The second step was realizing and accepting the fact that alcohol has caused the misery in my family. Alcohol is the reason my mother is the way she is. It is why she is so dependent. I found out that alcoholism is a very real disease world wide and I found out that it has caused me to be the way I was. I wanted to fix people. I took it upon myself to take care of my mom when she was drunk. I dated foolish people hoping I can make them better. I could not accept compliments because I did not love myself. I realized my relationships with people were unhealthy because of the way I was raised. I was raised to survive, and I see how that affects my social skills. I realized that my grandmother and aunt mistreated me. They were not loving, they were not supportive, they did not treat me, the way an aunt and grandmother should. My mother is a terrible mother who puts herself first. No parent should jeopardize the well-being of their children for anything. I was in constant jeopardy.

The most important realization I came to understand and accept is that I dont have to take abuse.

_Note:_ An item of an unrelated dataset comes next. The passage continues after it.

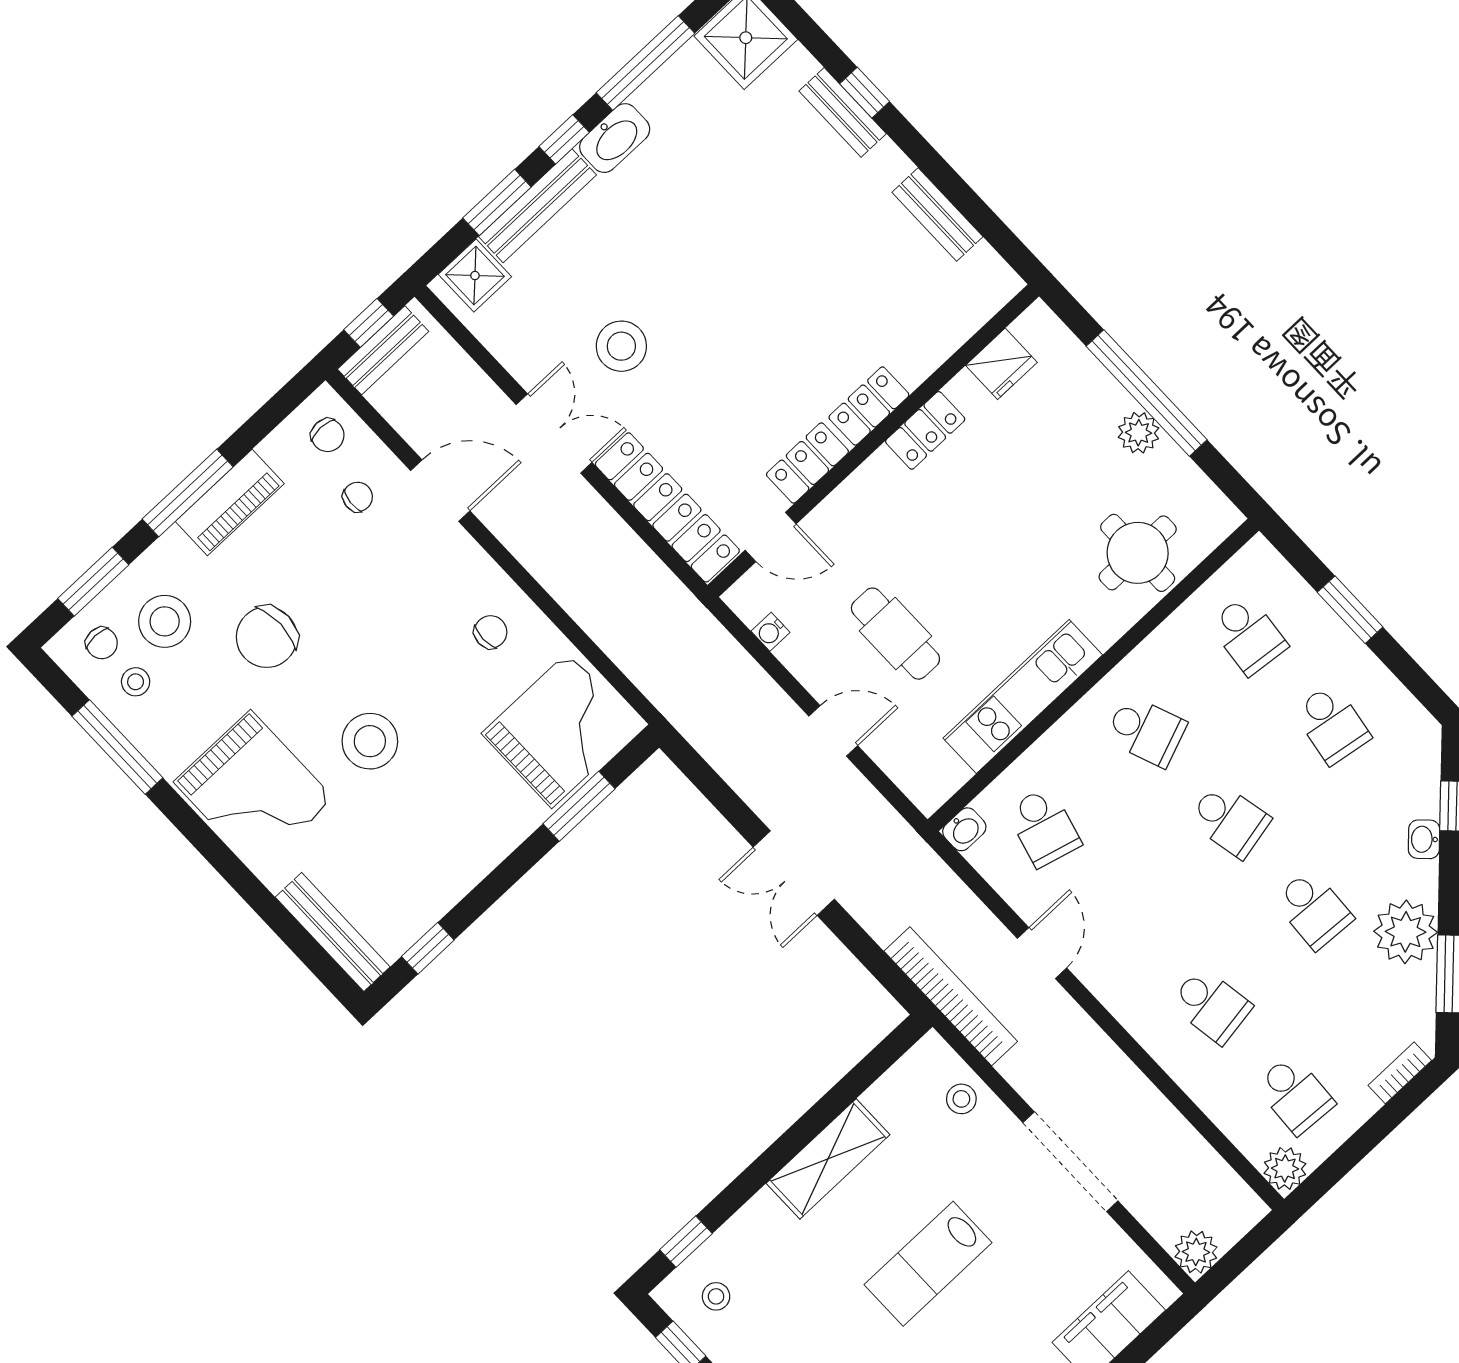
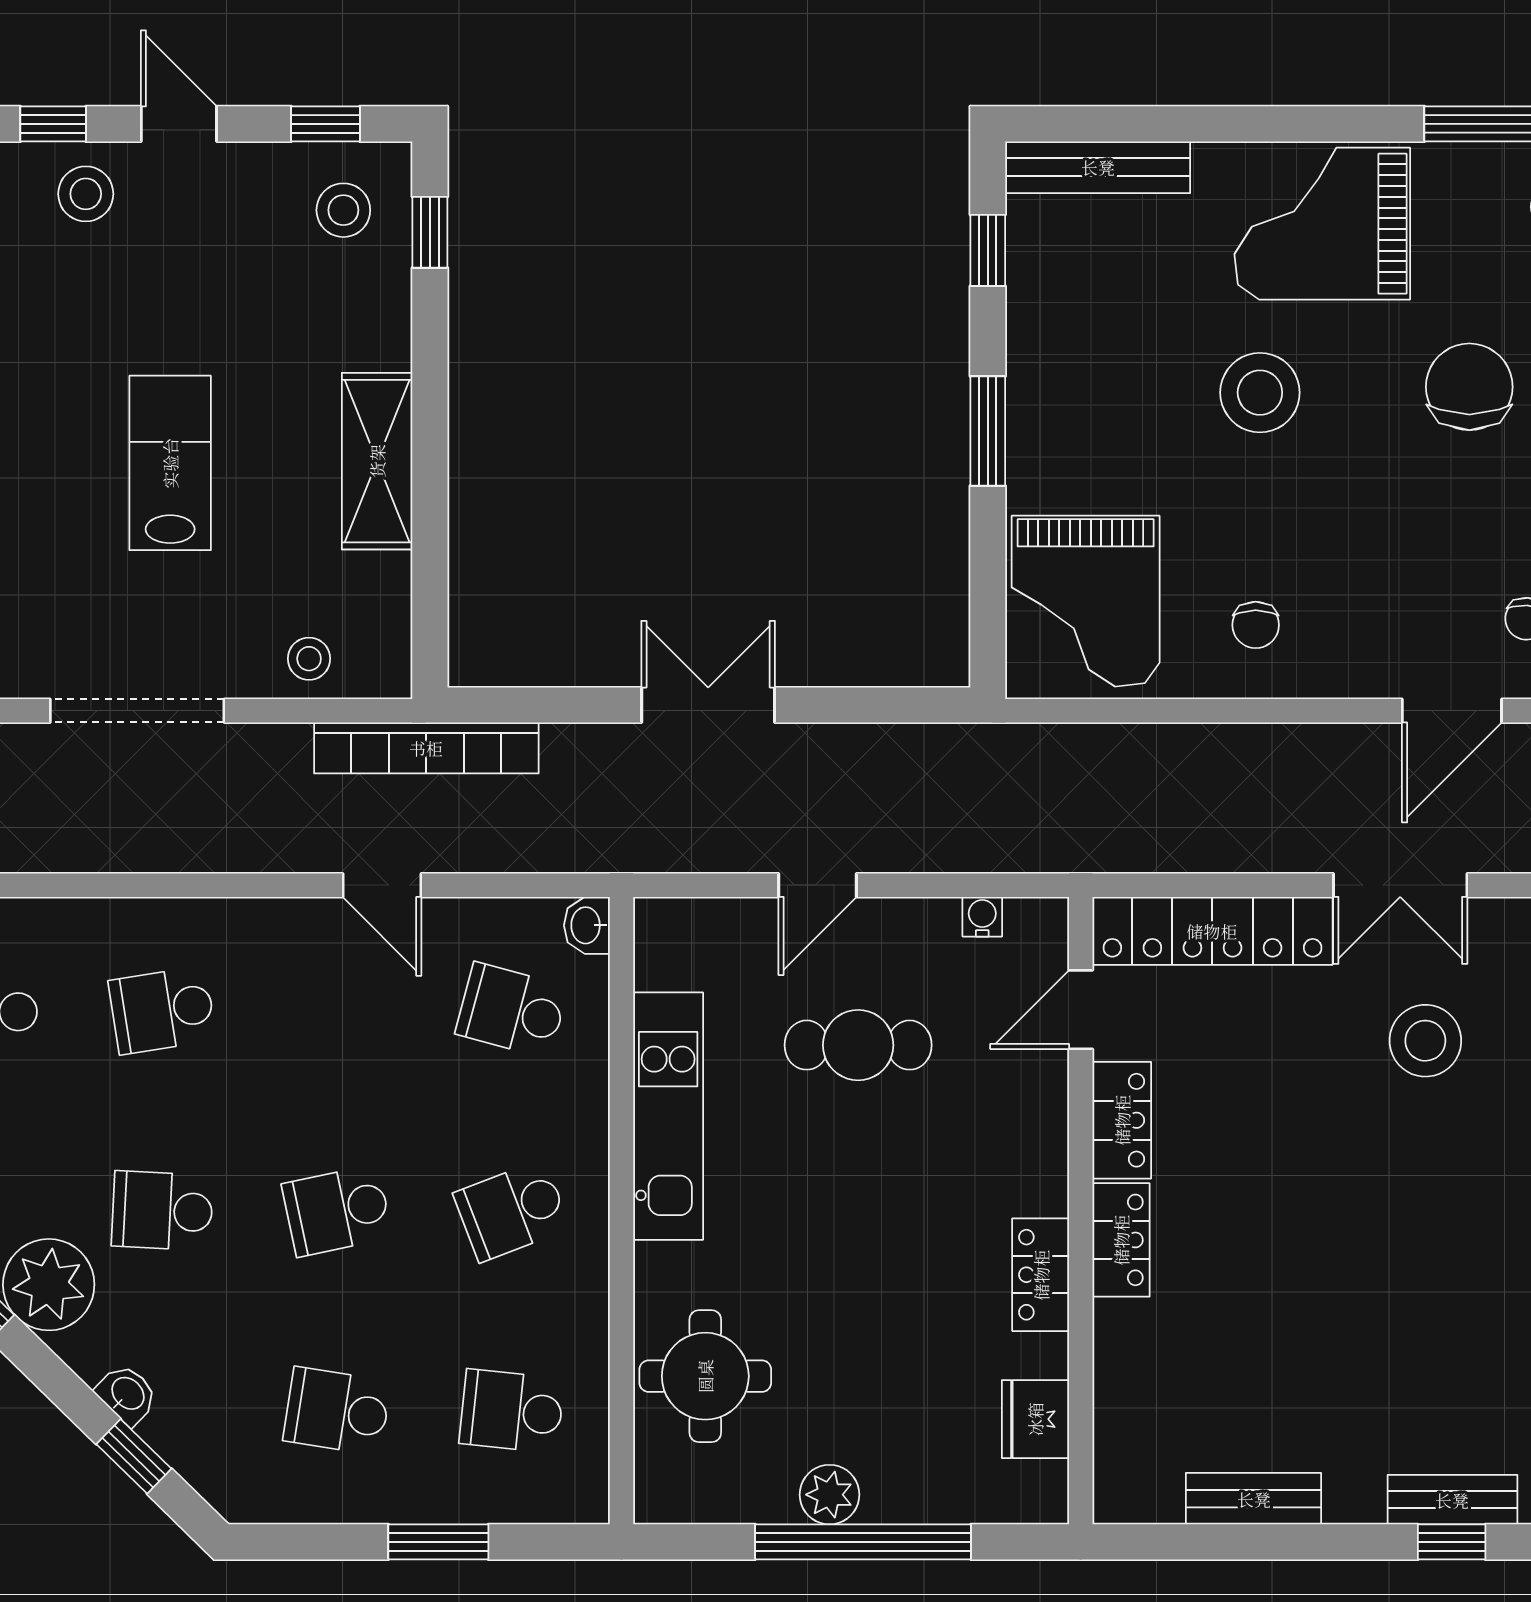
window: (579, 806) -> (988, 431), moved
stool: (716, 1296) -> (343, 210), width x1.37, depth x1.37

I dont have to 'fix' people, people have to fix theirselves. No one has the right to hurt me, no one has the right to trample all over me. I have to take care of myself especially since no one else will. I come first now. I have to set boundaries, I have to have better communication within my relationships in order to have better healthy friendships. I realized I do not have to tolerate my families abuse and that it is okay to move on with my life.

Now, it is time for me to learn how to take care of myself and be happy.